### [TEXT UNDER STUDY]
*** Begin section ***

Sudan's President Omar Hassan al-Bashir attends the opening meeting of the Arab Summit in Sharm el-Sheikh, in the South Sinai governorate, March 28, 2015. © 2015 Reuters

Al-Bashir has been a fugitive from the International Criminal Court (ICC) since 2009. He is the subject of two ICC arrest warrants, issued in 2009 and 2010, related to his alleged role in Sudan's abusive counterinsurgency campaign in Darfur. The charges are for genocide, crimes against humanity, and war crimes.

“Jordan would be defying its international obligations as an ICC member if it allows al-Bashir to visit without arresting him,” said Elise Keppler, associate international justice director at Human Rights Watch. “Welcoming an ICC fugitive would undermine the Jordanian government’s recent efforts to strengthen the country’s rule of law.”

A visit by al-Bashir would be the first time Jordan had welcomed an ICC fugitive. Human Rights Watch wrote to Jordanian authorities about the potential visit but have yet to receive a response.

Jordan’s King Abdullah II in February accepted sweeping recommendations by a royal committee to reform the country’s criminal justice system. If carried out, these measures would be a major step for human rights in Jordan. But a failure by Jordan to uphold its international obligations as a party to the Rome Statue of the ICC would be at odds with these efforts, Human Rights Watch said.

Allowing al-Bashir’s visit would also be a reversal of Jordan’s historical support for the ICC. In 2015, Ahmed al-Mufleh, Jordan’s ambassador to The Hague, said that Jordan “will continue to confirm its support of the International Criminal Court because of its firm conviction over the essential role of the court in achieving international justice and halting impunity from punishment.”

“Jordan is not the first country to face a possible al-Bashir visit,” said Keppler. “But most ICC members have avoided letting him in.”

Since 2009, some ICC members, such as Botswana and Denmark, have affirmatively signaled that al-Bashir risked arrest if he entered their territory, and he has not traveled there. Others have relocated or rescheduled meetings or asked Sudan to send other representatives.

*** End section ***

### [MATERIAL SHOWN]
*** Begin section ***

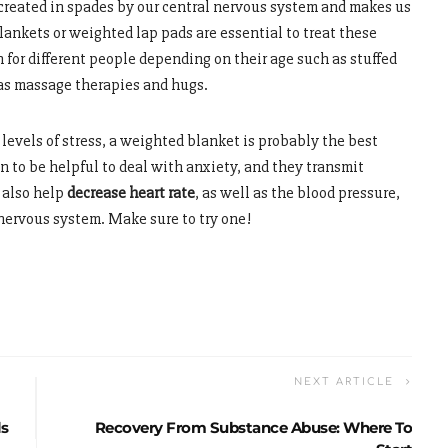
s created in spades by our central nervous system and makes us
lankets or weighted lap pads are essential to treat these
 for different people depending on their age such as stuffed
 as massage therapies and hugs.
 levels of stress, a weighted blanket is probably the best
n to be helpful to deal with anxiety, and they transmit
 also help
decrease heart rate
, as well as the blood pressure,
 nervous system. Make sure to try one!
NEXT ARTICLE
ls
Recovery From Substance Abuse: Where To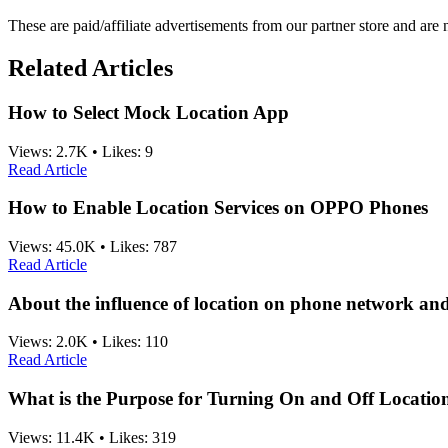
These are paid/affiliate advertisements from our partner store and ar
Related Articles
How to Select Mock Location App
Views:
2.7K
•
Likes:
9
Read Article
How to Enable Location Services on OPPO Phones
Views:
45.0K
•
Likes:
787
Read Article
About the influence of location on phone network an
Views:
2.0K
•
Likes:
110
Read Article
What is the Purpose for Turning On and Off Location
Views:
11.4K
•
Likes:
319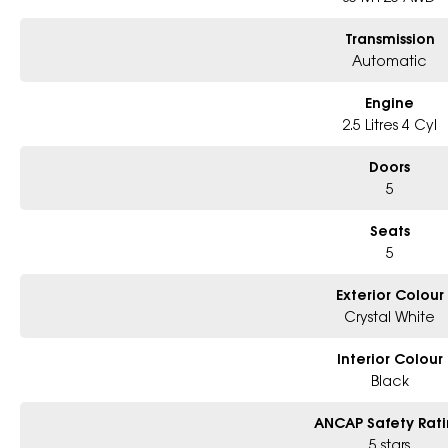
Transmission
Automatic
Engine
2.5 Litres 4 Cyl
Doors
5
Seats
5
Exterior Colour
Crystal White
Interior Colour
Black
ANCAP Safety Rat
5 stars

*** End section ***
*** Begin section ***

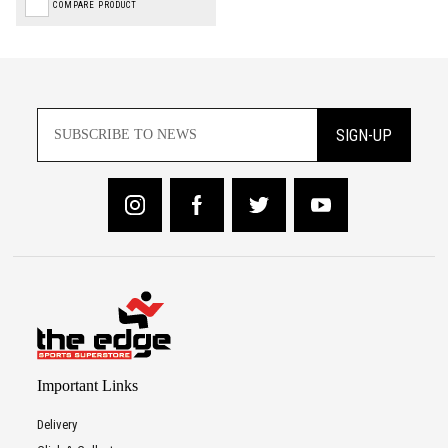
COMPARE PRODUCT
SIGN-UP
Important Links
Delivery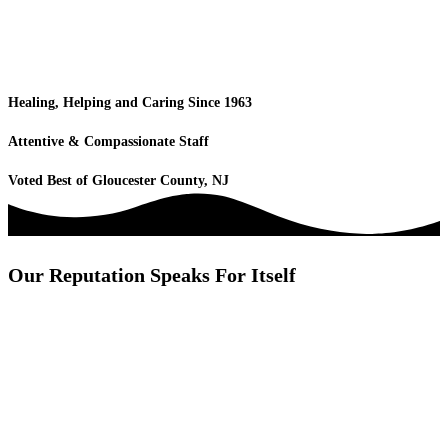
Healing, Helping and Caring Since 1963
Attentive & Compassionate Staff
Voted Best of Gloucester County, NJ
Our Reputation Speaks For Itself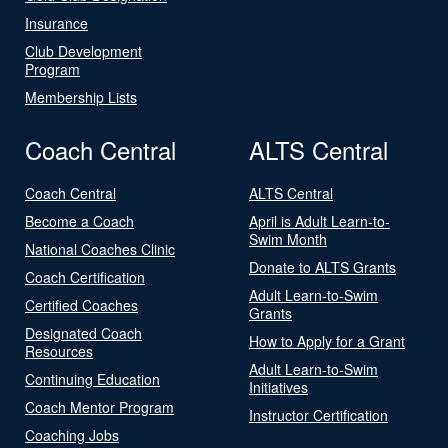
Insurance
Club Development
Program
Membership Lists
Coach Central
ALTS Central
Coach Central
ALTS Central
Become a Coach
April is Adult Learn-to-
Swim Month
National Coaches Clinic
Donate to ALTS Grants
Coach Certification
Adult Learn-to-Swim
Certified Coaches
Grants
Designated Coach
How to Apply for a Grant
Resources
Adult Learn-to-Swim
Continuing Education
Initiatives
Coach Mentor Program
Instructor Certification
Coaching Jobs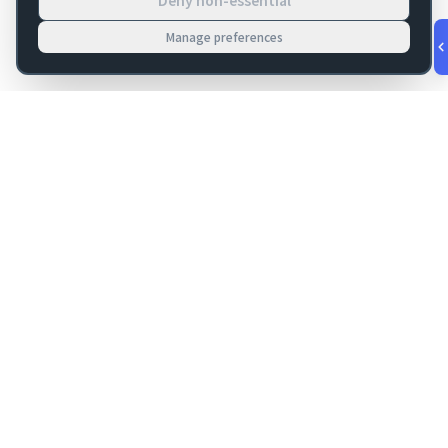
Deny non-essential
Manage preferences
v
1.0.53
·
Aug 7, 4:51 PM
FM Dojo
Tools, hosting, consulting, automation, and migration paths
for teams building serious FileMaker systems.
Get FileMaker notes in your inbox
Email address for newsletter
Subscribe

*** End section ***

### [ACTION ITEM]
In the text about Jordan and the possible al-Bashir visit, reproduce the passage starting with "Since 2009, some" and going on through "send other representatives.", switching "Denmark" for "Norway". Base your work solely on the text about Jordan and the possible al-Bashir visit.

### [YOUR SOLUTION]
Since 2009, some ICC members, such as Botswana and Norway, have affirmatively signaled that al-Bashir risked arrest if he entered their territory, and he has not traveled there. Others have relocated or rescheduled meetings or asked Sudan to send other representatives.